After Monterosso, we went to Vernazza. It was a cute little fishing village (as they all are, but this one had more little boats), and walked around, watching people swim. I felt like I was walking through the movie Luca. This little town was cute, but we moved through it pretty quickly.

After Vernazza was Corniglia, and it was ALL uphill. We hiked the 377 stairs (or so the rumor was) to the village at the top of the mountain that overlooked the water. The little town at the top had public water fountains, a small church, and felt the most local of them all. (We questioned a lot how the locals lived in such a town and got the resources they needed daily.)

We went back down the steps before heading to our next town, Manarola…with the colorful buildings!! We arrived in Manarola and immediately got some gelato. I tried Fig, and while it was good, I wouldn’t get it again. Jeff tried a vanilla with chocolate chips, and he really enjoyed it.
After the refreshing treat, we hiked our way up to the overlook that looked out over the colorful buildings. I refrained from looking at it until I made it to the best vantage point. Along the way, there was a cactus growing on the side of the cliff that was blooming! (shown above)
After walking a bit further, we made it, and I turned around to see my colorful buildings!! I teared up a bit as the realization hit me- I had made it! I had crossed off my biggest bucket list item. It was surreal.

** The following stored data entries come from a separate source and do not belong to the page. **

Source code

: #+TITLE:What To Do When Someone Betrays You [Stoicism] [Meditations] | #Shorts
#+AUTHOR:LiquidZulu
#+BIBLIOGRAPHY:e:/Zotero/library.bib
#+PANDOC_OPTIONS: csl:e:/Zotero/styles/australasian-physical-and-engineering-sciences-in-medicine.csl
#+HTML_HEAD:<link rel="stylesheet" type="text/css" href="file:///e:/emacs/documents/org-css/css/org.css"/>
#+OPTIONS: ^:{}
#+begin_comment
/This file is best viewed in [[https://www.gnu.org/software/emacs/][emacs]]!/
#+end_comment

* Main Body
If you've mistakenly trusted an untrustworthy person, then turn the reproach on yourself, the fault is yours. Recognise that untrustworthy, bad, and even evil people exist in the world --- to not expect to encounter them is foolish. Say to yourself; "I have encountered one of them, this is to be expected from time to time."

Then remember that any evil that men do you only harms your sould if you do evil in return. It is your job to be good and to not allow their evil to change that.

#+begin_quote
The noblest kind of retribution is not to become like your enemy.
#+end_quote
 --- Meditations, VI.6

After having my moment, we walked around and down to the water and joined some others swimming and cliff jumping. Jeff considered taking part in the cliff jumping, but knowing we had some big days ahead in other countries, he decided against it.
We walked around a small cliff and found a hidden and spiky little area to safely stash our things. The water was so salty and cool, and it felt AMAZING to jump in after walking through the previous towns. It was such a dreamy moment, swimming in my dream location, surrounded by the colorful buildings!

After we were done swimming, we BOLTED to our last town- Riomaggiore. We only had 15 minutes to explore it before we needed to board our train and make our way over to the leaning tower of Pisa.
While Manarola was known for the “colorful buildings,” Riomaggiore actually had brighter buildings! Manarola’s buildings had definitely either faded in the sun or been enhanced in photos, because Riomaggiore was significantly brighter. It was so beautiful.
Once our 15 minutes were up, we went back to the train station, road it for an hour or so, and made it to Pisa! It was probably the most tourist-y area we were in. It had a different feel than the other “historic” places we had visited even though the number of tourists were probably fewer. There were many people trying to sell us things along the strip, and the number of people raising their hands to “hold up” the leaning tower (myself included, I won’t lie) was a lot.

We viewed the tower, walked around a bit, and then rounded the corner for dinner. We, once again, had pizza (it was a cheap, safe option), however this was definitely the worst we had. It was oily and tasted more like a cheap, American pizza than the true Italian pizza with quality ingredients like we had had in Rome.
After checking Pisa off the list, we took the 2 hour train ride back to Florence where we made our connection onto another very full tram and made our way back to our apartment. That was the only train I didn’t really enjoy on this entire trip. I was so tired and so ready for bed. By the time our heads hit the pillows, we had put in an 18 hour day and walked 9.4 miles. And that was after the total 35.8 miles we had put in the 4 previous days.